Discussão na base do grito

Por Cássio Borges

Não vi e nem ouvi o debate realizado último dia 14/2 no Senado Federal, sobre o projeto da transposição (de 26 m3/s) do Rio São Francisco para o Nordeste Setentrional. Refiro-me a 1,31% da vazão regularizada do citado rio, da ordem de 2.060 m3/s, ou 0,86% da vazão média que chega à sua foz e é desperdiçada para o mar. Para se ter uma idéia, o Rio Piracicaba dôa 68% de suas águas (33 m3/s) para o abastecimento da cidade de São Paulo e, no Rio de Janeiro, a derivação do Rio Paraíba do Sul (160 m3/s) chega a mais de 60%. Lendo O POVO da sexta-feria, dia 15/2, pude aquilatar o baixo nível técnico das discussões ante a participação de artistas de televisão e leigos no tema que, com certeza, não conhecem as irregularidades climáticas de nossa Região e muito menos as repercussões sócio-econômicas do flagelo das secas periódicas. Também essa gente não sabe visualizar o significado técnico do termo” m3/s” e nem sabe enxergar os seus objetivos, dentre outros parâmetros de engenharia ligados à Ciência Hidrológica.

Desculpe-me discordar do ilustre senador Tasso Jereissate ao reclamar que a discussão deve ser “intelectualmente honesta”. Acredito que o nosso dinâmico senador quis dizer: “tecnicamente honesta”, pois, no meu entendimento, é do ponto de vista técnico que o assunto deve ser debatido. E, neste aspecto, quantas saudades eu tenho dos meus tempos no valoroso Dnocs e do DNOS (extinto no Governo de Collor de Melo) que sofreram interferências políticas em algumas épocas, mas seus técnicos souberam se impor ante essas ingerências indébitas que procuravam desvirtuar as recomendações eminentemente técnicas, elaboradas por equipes sérias, competentes e independentes.

Tem razão o ex-ministro da Integração Nacional, Ciro Gomes, que ao dizer, na referida reunião, que não tem respeito às posições de alguns críticos do Projeto, “porque percebe má fé em alguns”. Com a minha vivência de mais de 40 anos como engenheiro do Dnocs, atuando nesta área de recursos hídricos do Nordeste, concordo em gênero, grau e número com essa declaração do ex-ministro.
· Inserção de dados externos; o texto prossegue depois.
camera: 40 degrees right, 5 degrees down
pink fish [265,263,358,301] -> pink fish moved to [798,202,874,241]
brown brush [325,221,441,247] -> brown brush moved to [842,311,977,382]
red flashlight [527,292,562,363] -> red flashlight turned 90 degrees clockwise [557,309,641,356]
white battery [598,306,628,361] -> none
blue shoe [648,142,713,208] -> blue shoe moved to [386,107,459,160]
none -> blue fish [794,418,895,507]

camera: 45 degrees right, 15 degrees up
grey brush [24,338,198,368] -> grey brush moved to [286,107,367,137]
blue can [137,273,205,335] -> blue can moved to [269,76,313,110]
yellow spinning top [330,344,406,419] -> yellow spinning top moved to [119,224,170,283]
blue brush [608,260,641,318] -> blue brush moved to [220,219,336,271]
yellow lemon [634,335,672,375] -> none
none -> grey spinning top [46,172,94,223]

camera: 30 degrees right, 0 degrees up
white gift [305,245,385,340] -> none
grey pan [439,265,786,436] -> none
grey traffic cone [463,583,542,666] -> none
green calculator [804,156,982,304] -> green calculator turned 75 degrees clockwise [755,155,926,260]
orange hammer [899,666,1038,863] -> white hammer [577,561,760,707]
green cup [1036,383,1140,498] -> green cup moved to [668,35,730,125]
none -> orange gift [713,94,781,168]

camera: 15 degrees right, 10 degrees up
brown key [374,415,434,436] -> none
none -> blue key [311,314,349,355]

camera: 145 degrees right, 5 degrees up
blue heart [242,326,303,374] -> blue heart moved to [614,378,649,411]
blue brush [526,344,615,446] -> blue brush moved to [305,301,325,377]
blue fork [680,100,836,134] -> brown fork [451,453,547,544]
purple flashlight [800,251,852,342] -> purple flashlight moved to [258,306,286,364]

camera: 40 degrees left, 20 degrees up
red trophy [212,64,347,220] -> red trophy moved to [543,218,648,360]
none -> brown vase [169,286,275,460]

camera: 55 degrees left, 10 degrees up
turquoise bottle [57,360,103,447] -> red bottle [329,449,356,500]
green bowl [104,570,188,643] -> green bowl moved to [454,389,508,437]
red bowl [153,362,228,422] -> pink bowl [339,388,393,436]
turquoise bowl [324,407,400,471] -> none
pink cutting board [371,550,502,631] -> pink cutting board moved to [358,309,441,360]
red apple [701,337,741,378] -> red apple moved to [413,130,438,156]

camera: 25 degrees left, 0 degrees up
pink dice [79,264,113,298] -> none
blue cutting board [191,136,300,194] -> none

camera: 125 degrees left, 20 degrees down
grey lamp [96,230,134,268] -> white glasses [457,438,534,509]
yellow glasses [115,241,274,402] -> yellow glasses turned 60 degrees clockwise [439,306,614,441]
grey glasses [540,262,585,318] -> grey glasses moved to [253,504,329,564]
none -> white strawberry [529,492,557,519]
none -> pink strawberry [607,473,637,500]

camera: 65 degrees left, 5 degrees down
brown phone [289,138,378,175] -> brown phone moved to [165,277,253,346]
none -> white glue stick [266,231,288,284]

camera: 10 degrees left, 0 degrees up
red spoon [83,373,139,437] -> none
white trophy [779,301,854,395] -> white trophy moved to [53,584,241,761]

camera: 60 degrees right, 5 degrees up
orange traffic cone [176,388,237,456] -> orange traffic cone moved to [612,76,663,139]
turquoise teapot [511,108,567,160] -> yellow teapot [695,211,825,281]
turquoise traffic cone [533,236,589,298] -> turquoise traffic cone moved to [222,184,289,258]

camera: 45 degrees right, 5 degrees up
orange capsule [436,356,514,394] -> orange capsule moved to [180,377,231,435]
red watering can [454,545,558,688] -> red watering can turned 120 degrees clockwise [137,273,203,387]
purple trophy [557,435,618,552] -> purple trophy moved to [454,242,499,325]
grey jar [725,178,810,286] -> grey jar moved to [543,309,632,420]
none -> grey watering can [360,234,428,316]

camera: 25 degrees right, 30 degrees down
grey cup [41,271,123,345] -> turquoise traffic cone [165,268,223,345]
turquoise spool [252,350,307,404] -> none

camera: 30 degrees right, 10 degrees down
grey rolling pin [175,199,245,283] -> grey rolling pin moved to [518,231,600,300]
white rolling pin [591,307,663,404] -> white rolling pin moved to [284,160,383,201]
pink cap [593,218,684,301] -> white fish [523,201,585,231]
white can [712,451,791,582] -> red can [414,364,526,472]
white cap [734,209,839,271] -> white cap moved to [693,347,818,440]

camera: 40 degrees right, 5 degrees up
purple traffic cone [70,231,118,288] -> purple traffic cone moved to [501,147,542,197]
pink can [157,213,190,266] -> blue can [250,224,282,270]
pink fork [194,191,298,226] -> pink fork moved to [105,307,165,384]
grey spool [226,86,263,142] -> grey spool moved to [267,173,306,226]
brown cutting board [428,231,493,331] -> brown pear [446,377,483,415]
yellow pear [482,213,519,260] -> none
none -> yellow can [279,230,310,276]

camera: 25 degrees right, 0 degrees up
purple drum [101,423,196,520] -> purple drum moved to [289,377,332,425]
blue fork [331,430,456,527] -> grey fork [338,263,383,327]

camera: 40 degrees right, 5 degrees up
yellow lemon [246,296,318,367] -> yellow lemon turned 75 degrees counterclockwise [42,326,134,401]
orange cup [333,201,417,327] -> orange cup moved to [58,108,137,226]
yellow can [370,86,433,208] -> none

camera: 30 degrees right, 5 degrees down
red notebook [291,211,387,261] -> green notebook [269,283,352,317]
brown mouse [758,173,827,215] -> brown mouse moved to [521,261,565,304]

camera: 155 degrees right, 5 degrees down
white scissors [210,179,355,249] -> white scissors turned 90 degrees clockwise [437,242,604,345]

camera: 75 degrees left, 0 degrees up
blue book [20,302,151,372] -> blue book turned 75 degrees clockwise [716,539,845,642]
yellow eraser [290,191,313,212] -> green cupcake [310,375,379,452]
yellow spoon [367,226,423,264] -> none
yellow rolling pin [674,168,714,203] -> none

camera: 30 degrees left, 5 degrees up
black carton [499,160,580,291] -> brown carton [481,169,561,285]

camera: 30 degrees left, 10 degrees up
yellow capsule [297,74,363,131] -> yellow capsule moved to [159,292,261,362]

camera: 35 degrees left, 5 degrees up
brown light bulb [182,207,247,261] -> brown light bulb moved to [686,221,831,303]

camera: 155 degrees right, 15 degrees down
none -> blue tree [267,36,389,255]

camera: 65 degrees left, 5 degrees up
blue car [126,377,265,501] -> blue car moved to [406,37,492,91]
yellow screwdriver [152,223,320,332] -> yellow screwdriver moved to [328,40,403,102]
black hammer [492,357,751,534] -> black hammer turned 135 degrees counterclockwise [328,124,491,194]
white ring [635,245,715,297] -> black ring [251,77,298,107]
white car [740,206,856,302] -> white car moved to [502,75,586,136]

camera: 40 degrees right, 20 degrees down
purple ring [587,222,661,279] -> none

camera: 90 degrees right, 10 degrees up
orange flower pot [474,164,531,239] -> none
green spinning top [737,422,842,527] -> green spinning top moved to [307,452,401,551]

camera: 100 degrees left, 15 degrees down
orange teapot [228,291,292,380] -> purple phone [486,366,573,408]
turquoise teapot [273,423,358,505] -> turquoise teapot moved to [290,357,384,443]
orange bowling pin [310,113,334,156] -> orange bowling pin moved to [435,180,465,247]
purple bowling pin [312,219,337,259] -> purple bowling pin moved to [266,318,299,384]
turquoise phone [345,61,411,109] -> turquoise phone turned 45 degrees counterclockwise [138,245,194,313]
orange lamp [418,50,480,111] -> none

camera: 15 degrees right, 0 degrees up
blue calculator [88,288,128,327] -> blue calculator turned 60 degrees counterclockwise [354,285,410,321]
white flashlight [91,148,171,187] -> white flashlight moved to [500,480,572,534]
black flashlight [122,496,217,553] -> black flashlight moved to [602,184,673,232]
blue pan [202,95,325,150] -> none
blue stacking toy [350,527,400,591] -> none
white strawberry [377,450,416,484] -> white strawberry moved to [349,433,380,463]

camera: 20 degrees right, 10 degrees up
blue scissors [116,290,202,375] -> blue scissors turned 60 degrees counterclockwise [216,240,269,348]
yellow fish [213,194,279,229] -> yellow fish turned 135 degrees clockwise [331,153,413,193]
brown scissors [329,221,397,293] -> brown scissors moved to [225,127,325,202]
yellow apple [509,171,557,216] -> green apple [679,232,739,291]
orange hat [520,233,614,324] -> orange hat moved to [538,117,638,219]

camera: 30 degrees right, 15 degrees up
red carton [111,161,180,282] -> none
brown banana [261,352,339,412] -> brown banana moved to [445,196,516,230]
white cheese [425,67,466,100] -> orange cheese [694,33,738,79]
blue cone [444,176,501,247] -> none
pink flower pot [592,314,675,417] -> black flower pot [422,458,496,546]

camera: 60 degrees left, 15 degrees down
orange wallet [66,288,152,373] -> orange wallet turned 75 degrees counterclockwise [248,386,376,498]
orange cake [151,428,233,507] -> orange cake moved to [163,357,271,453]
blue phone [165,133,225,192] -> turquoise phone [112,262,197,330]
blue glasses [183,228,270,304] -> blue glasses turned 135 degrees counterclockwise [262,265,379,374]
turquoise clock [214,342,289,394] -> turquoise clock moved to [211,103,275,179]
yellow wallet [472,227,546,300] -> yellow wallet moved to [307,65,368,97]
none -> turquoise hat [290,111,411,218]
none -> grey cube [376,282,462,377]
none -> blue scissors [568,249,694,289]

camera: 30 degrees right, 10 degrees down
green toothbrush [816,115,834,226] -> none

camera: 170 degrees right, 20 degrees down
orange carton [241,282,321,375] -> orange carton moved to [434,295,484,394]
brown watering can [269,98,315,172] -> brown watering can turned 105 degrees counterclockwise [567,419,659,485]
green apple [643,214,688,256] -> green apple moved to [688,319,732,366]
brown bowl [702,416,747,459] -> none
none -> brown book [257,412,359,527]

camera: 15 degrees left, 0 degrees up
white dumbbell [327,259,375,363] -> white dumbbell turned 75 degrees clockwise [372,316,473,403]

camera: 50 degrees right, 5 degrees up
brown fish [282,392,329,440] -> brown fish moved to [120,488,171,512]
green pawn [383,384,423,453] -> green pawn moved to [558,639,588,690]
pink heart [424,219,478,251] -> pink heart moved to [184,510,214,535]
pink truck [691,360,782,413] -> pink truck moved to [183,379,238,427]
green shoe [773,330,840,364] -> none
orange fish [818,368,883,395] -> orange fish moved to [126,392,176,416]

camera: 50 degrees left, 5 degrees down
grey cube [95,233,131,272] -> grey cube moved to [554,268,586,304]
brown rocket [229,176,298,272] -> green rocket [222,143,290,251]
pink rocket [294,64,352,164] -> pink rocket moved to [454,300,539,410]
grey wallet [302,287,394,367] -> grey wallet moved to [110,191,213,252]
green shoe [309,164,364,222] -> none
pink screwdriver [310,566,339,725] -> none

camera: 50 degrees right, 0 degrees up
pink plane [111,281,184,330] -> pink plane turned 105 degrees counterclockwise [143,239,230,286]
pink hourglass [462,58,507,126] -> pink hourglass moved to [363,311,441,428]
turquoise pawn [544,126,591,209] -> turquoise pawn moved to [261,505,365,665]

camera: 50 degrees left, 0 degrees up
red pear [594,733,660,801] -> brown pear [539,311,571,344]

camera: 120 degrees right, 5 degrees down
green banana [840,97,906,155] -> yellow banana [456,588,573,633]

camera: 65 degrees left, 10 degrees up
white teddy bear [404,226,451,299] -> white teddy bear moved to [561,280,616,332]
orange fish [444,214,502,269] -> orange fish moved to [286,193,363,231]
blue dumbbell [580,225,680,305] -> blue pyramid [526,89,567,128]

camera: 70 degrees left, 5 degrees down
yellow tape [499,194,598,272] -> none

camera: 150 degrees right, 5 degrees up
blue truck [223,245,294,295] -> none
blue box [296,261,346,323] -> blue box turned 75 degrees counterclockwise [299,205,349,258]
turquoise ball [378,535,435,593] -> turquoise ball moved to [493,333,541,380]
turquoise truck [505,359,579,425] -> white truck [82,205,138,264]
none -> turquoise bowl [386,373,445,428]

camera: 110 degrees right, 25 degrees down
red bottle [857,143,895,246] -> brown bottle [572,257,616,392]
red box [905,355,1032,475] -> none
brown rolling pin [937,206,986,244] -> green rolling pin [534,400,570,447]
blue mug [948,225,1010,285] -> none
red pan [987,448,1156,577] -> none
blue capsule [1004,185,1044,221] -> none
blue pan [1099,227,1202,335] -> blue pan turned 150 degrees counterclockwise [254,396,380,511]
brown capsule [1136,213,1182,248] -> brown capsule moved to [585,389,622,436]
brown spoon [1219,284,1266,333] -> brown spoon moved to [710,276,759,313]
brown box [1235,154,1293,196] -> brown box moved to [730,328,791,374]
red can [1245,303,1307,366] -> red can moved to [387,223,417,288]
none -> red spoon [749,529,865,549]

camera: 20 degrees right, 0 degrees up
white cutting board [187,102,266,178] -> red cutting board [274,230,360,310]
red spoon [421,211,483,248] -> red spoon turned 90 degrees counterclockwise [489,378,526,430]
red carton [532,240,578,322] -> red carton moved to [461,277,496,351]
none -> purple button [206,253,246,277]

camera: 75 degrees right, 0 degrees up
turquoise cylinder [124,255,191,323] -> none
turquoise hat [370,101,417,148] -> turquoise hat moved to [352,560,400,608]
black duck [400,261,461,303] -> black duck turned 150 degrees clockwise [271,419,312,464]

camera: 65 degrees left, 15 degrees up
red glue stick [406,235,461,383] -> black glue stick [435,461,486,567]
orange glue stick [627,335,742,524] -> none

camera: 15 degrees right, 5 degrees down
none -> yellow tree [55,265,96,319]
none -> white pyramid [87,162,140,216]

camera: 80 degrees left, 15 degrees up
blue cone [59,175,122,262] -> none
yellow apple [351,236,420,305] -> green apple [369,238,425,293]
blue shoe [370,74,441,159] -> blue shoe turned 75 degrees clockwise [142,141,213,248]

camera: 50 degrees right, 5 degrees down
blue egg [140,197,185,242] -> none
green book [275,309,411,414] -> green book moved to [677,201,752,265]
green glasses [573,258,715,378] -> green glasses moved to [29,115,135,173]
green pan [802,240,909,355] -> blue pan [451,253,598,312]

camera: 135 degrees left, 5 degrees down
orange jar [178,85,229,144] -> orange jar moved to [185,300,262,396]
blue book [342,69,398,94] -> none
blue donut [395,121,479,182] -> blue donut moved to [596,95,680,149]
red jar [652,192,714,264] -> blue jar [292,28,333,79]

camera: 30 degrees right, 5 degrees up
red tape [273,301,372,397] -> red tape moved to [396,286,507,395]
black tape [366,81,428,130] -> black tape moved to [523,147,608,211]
Por isso, irreverentemente, de livre e espontânea vontade, compareci, no ano passado, em Brasília, a uma audiência pública convocada, exclusivamente, por deputados federais da Bahia, Sergipe e Alagoas, contrários ao Projeto de Transposição e, de viva voz, em plenário da Câmara dos Deputados, em aparte, que me foi inicialmente negado, contestei todos os oradores inscritos, cujas premissas não tinham nenhum embasamento técnico. Dom Luiz Cappio era um deles, mas lá não compareceu, embora constasse na mesa dos trabalhos seu nome como um dos oradores convidados.